If I believe in a product, I'm all in, but that's just not how it works.
http://www.sfgate.com/cgi-bin/article.cgi?f=%2Fg%2Fa%2F2010%2F06%2F04%2Fnotes060410.DTL
Article: "Behold our dark, magnificent horror"
The caption under the photo: "Like Satan's own finger painting"
Big Oil has bought and buried every potential alternative for the last 50 years.
Don't believe me?
Good, because the inventors of Cold Fusion are still at it.
Google it.
Your article articulates that argument far more eloquently but I still wish we could get away from it. Yes, we are a society that gets its energy primarily through fossil fuels and will be until that changes. And that's my point: change it. You mention how your relatives lament that 'our president will end the energy sector as we know it'. Well, that's going to happen on its own eventually. I prefer to think of it as our President is trying to figure out how to help us deal with that eventuality while avoiding crippling dependence on hostile countries and reckless corporate incompetence that destroys our way of life (and possibly our lives since we have no certainty what burning all the remaining fossil fuels will do to our ecosystem).

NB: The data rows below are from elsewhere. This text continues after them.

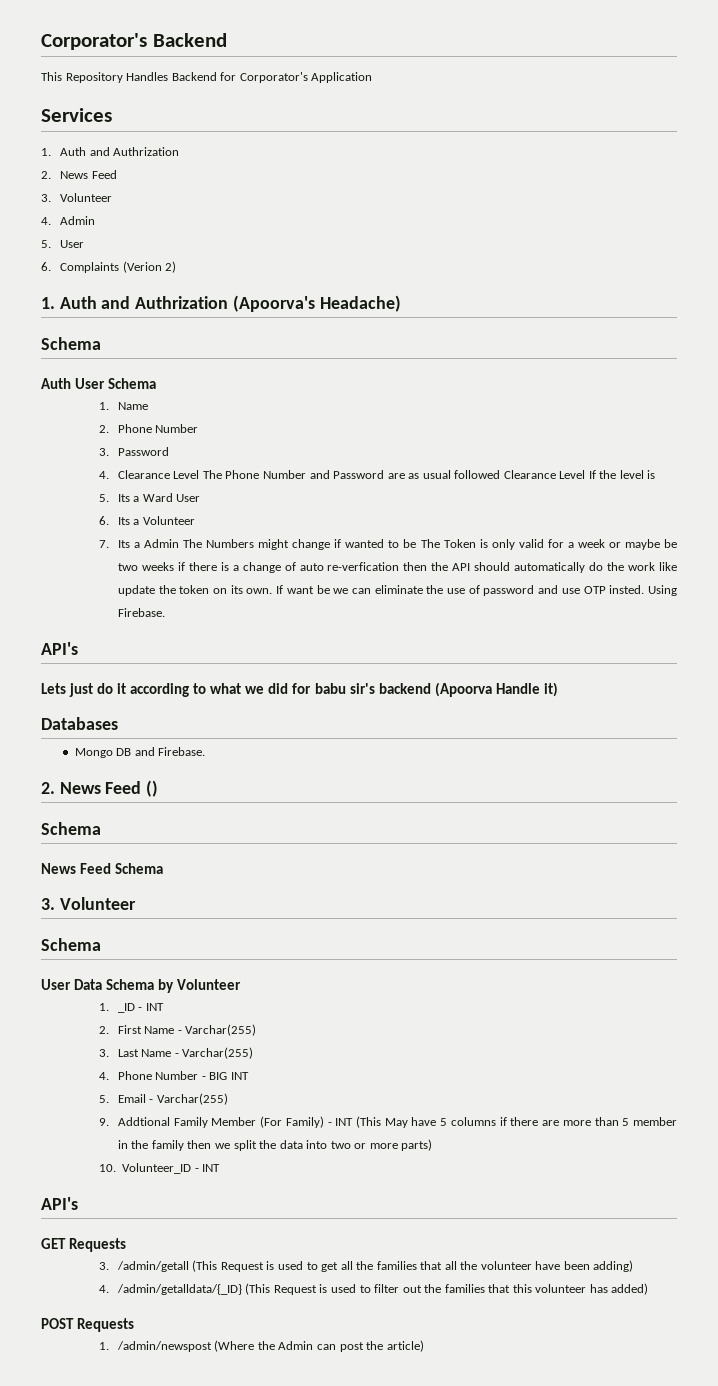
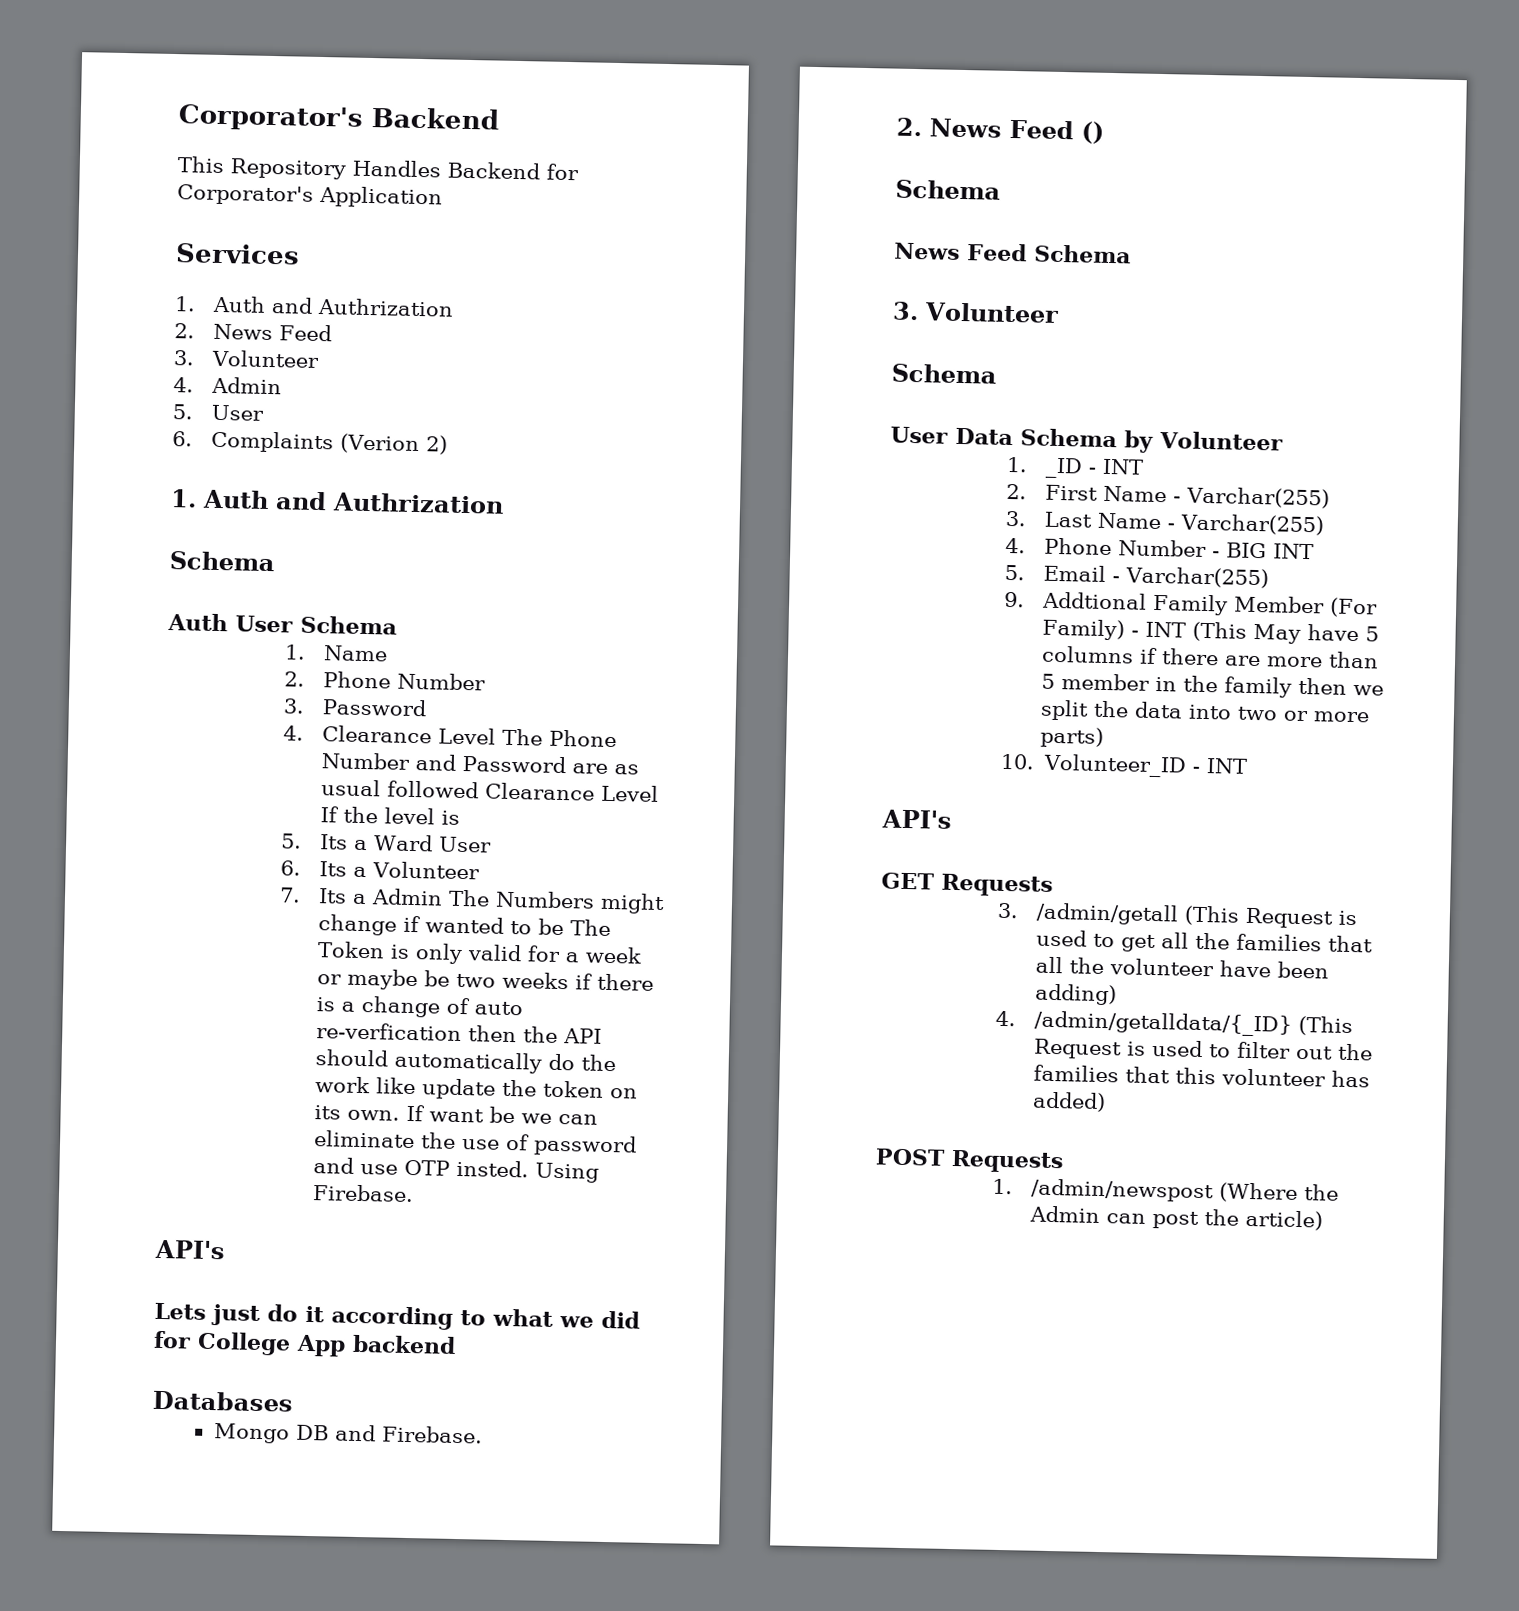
[232,295,401,312] (Apoorva's Headache) -> (504, 503) none
[314,683,375,694] babu sir's -> [197,1331,346,1357] College App
[434,682,558,697] (Apoorva Handle it) -> (456, 1344) none

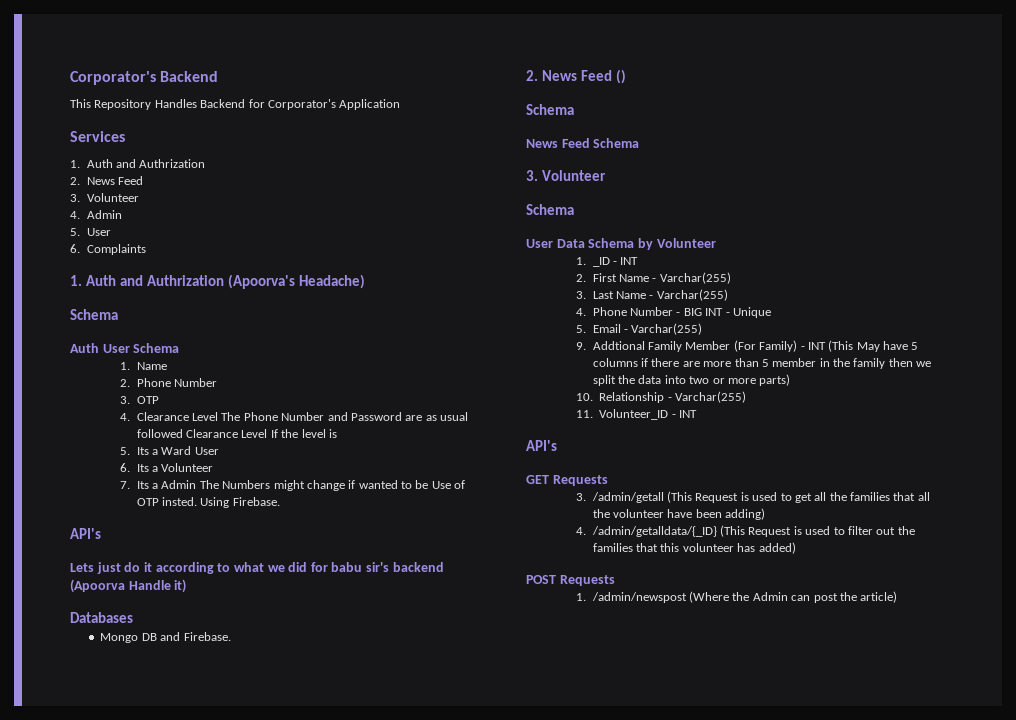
[340,433,449,455] [170,489,504,514] (Verion 2) // 1. Auth and Authrization -> [70,274,365,289] // 1. Auth and Authrization (Apoorva's Headache)
[322,698,428,717] Password -> [136,396,159,404] OTP
[570,919,612,937] [317,941,643,965] [317,968,655,991] [316,995,524,1018] [316,1022,603,1044] [315,1049,617,1074] [315,1076,639,1100] [314,1104,599,1125] [314,1130,638,1157] [313,1157,399,1175] The Token is only valid for a week or maybe be two weeks if there is a change of auto re-verfication then the API should automatically do the work like update the token on its own. If want be we can eliminate the use of password and use -> [431,480,466,489] Use of
[197,1331,346,1357] College App -> [331,562,390,572] babu sir's
(456, 1344) none -> [70,579,187,593] (Apoorva Handle it)
(1315, 551) none -> [725,307,771,318] - Unique
(1036, 761) none -> [599,391,746,403] [575,410,593,418] Relationship - Varchar(255) // 11.

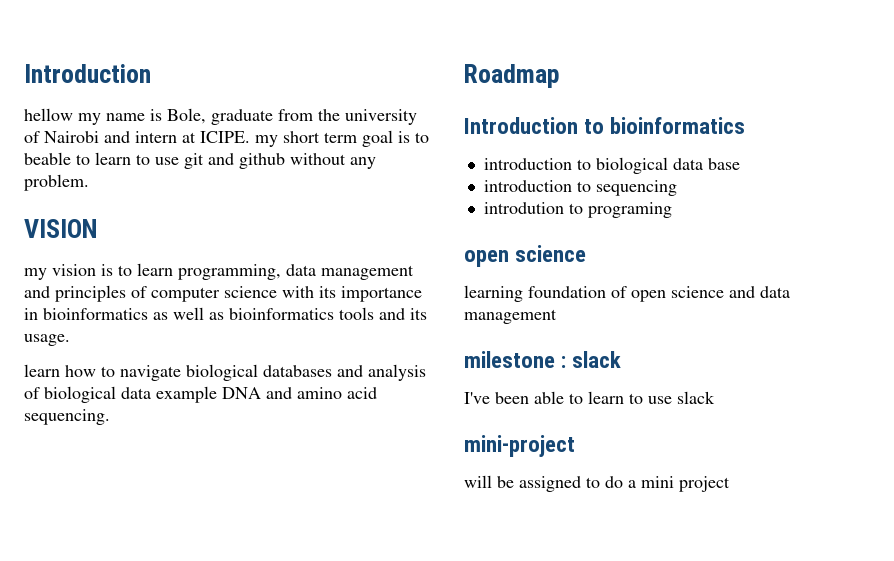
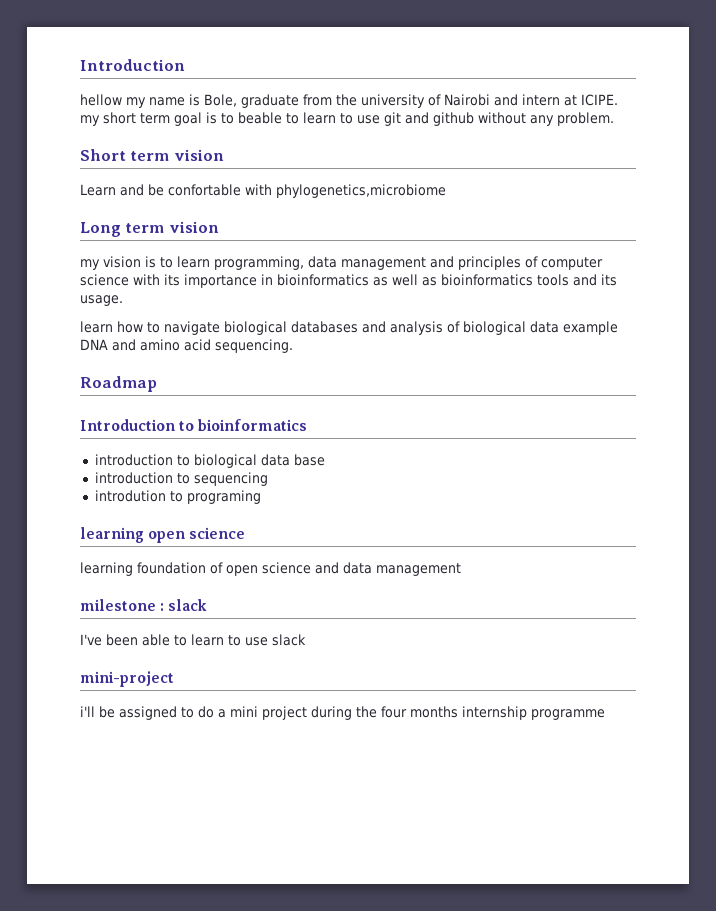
[24,219,98,238] VISION -> [80,149,224,161] [80,184,446,198] [80,221,219,237] Short term vision // Learn and be confortable with phylogenetics,microbiome // Long term vision
(672, 210) none -> [80,527,144,543] learning
[464,475,492,488] will -> [80,706,95,717] i'll
(730, 484) none -> [311,706,605,720] during the four months internship programme

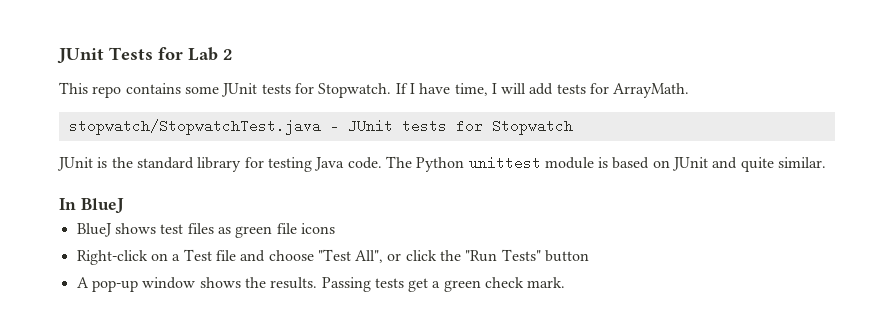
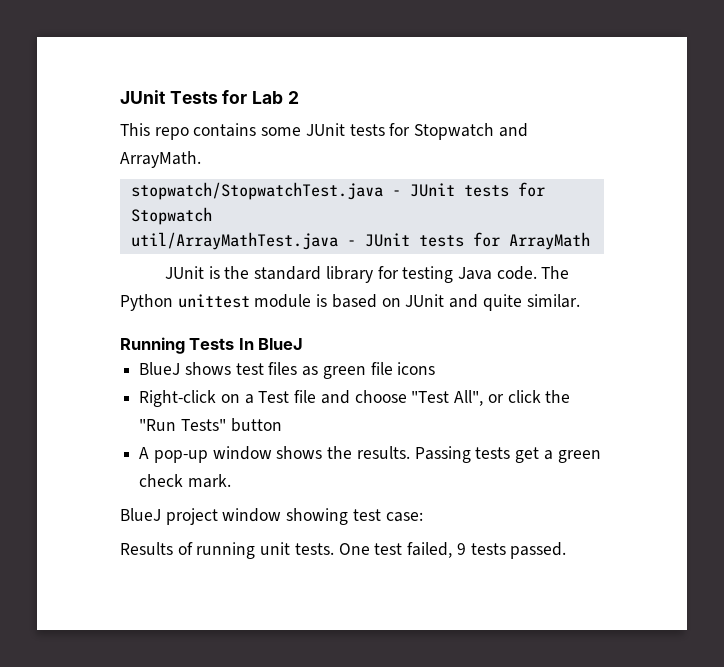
[318,83,610,98] Stopwatch. If I have time, I will add tests for -> [414,123,528,140] Stopwatch and
(573, 127) none -> [130,232,590,250] // util/ArrayMathTest.java - JUnit tests for ArrayMath
(827, 162) none -> [120,337,235,354] Running Tests
(566, 282) none -> [120,508,423,525] [120,542,567,559] // BlueJ project window showing test case: // Results of running unit tests. One test failed, 9 tests passed.

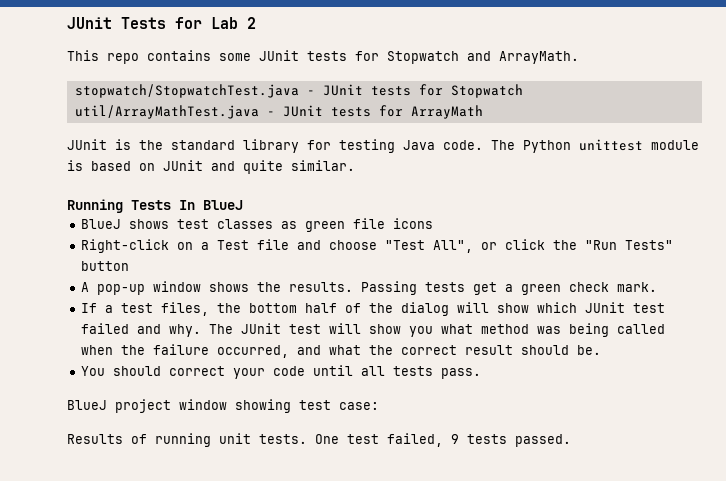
[268,362,298,375] files -> [217,219,274,229] classes
(231, 481) none -> [81,302,666,316] [81,323,666,337] [81,344,602,358] [81,365,482,379] // If a test files, the bottom half of the dialog will show which JUnit test failed and why. The JUnit test will show you what method was being called when the failure occurred, and what the correct result should be. // You should correct your code until all tests pass.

I'm open to suggestions as to responses to boneheads who like to remind me that I have a carbon footprint.
Those that use the talking points of how necessary oil is need only to look to Detroit and now the Gulf.
I get the same excuses from others, and altho I don't live in a bike friendly, treehugging, bastion of liberalism, I do my best to reduce what I use. If everyone did a small part of reduction, it triggers an automatic response to do a bit more.
To conquer fear is the beginning of wisdom. ~Bertrand Russell
WE can vote them out, but not until years after the damage is done, and only with the consent of the majority of voters. A majority who's decisions are also influenced by money from the oil industry. Either through direct involvement in the field, or advertisements professionally crafted to woo voters based not on what is best for US, but on the interests of the oil companies.
WE have a broken system. The disaster in the gulf is just a symptom of our real problems, until the system is fixed, things like this will keep news organizations busy for decades. As long as every critical environmental decision is based on money instead of rational thought, WE can only write meaningless complaints to blogs like HP.
"And we will all go together when we go" (Tom Lehrer)
Reminds me of Howard Beal's rant from Network http://en.wikipedia.org/wiki/Network_(film) . They co-opted us by dividing us against ourselves. But we all have a bit of Howard in us, eh?
Damn it. We must figure out how to work this passive resistance in this modern era. Ghandi cannot be the only example of its success against empire. There WILL be a solution. SOON.